Section 5.3. Meetings
The Executive Committee shall meet on at least a monthly basis at a scheduled time, date and place, to evaluate the progress of different committees, resolve problems, if any, and transact the business of Indonesia Relief-USA. A simple majority of the members of the Executive Committee shall determine the quorum for such meetings.
Section 5.4. Notice
The schedule for meetings of the Executive Committee shall be prepared in advance and each member of the committee shall be notified at least seven (7) days before a meeting.
Section 5.5. Finance Review Committee and Auditors
Each year no later than thirty (30) days before the election of Officers, the Board shall appoint a Finance Review Committee from the Regular Board members (Non-Officers). The Committee shall review the semi-annual finance reports presented to the Board and submit the results of its review to the Board. Each year the Board of Directors shall also appoint a licensed accounting firm to audit the accounts of Indonesia Relief-USA, if deemed necessary. The Board shall make available to public a detailed copy of the audited financial statement, by a formal request of the person.
ARTICLE 6 FISCAL YEAR
The fiscal year of the corporation shall begin on the first day of January each year.

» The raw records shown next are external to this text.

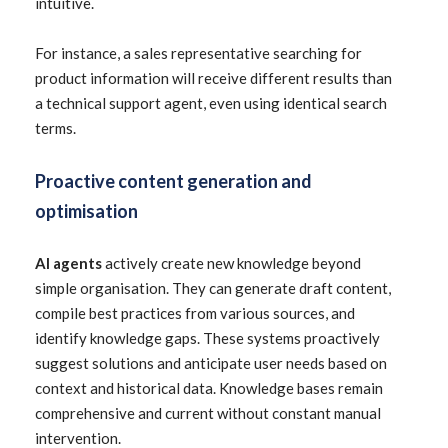
intuitive.
For instance, a sales representative searching for
product information will receive different results than
a technical support agent, even using identical search
terms.
Proactive content generation and
optimisation
AI agents
actively create new knowledge beyond
simple organisation. They can generate draft content,
compile best practices from various sources, and
identify knowledge gaps. These systems proactively
suggest solutions and anticipate user needs based on
context and historical data. Knowledge bases remain
comprehensive and current without constant manual
intervention.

CONTRACTS, LOANS, CHECKS, AND DEPOSITS
Section 7.1. Contracts
The Board of Directors may authorize any officer or officers, agent or agents, to enter into any contract or execute and deliver any instrument in the name of and on behalf of the Corporation, and such authority may be general or confined to specific business.
Section 7.2. Loans
No loans shall be contracted on behalf of the Corporation and no evidences of indebtedness shall be issued in its name unless authorized by a resolution of the Board of Directors. Such authority may be general or confined to specific instances.
Section 7.3. Checks, Drafts, or Orders
All checks, drafts, or other orders for the payment of money, notes, or other evidences of indebtedness shall be signed by such officer or officers, agent or agents of the Corporation and in such manner as from time to time shall be determined by resolution of the Board of Directors.
Section 7.4. Deposits.
All funds of the Corporation not otherwise employed shall be deposited from time to time to the credit of the Corporation in such banks, trust companies, or other depositories as the Board of Directors shall select.

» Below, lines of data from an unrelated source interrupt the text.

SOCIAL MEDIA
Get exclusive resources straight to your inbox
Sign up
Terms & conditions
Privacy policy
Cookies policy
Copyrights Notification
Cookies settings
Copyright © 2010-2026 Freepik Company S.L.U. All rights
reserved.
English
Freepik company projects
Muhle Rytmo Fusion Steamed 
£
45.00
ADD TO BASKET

The corporation shall keep correct and complete books and records of account and shall also keep minutes of the proceedings of its members, Board of Directors and committees having and exercising any of the authority of the Board of Directors, and shall keep at the principal office a record giving the names and addresses of the members entitled to vote. All books and records of the corporation may be inspected by any member, or his agent or attorney, for any proper purpose at any reasonable time.
ARTICLE 9 AMENDMENTS
These bylaws may be altered, amended, or repealed, and new bylaws may be adopted by the Board of Directors at any regular or special meeting of the board; provided, however, that the minimum number of directors shall not be increased or decreased nor shall the provisions of Article 3, concerning the members, be substantially altered without the prior approval of two-thirds of the members.
ARTICLE 10 DISSOLUTION
A dissolution shall require a minimum vote of two-thirds of the member organizations in good standing. Any residual proceeds shall be distributed to another non-profit organization with 501(c)(3) status.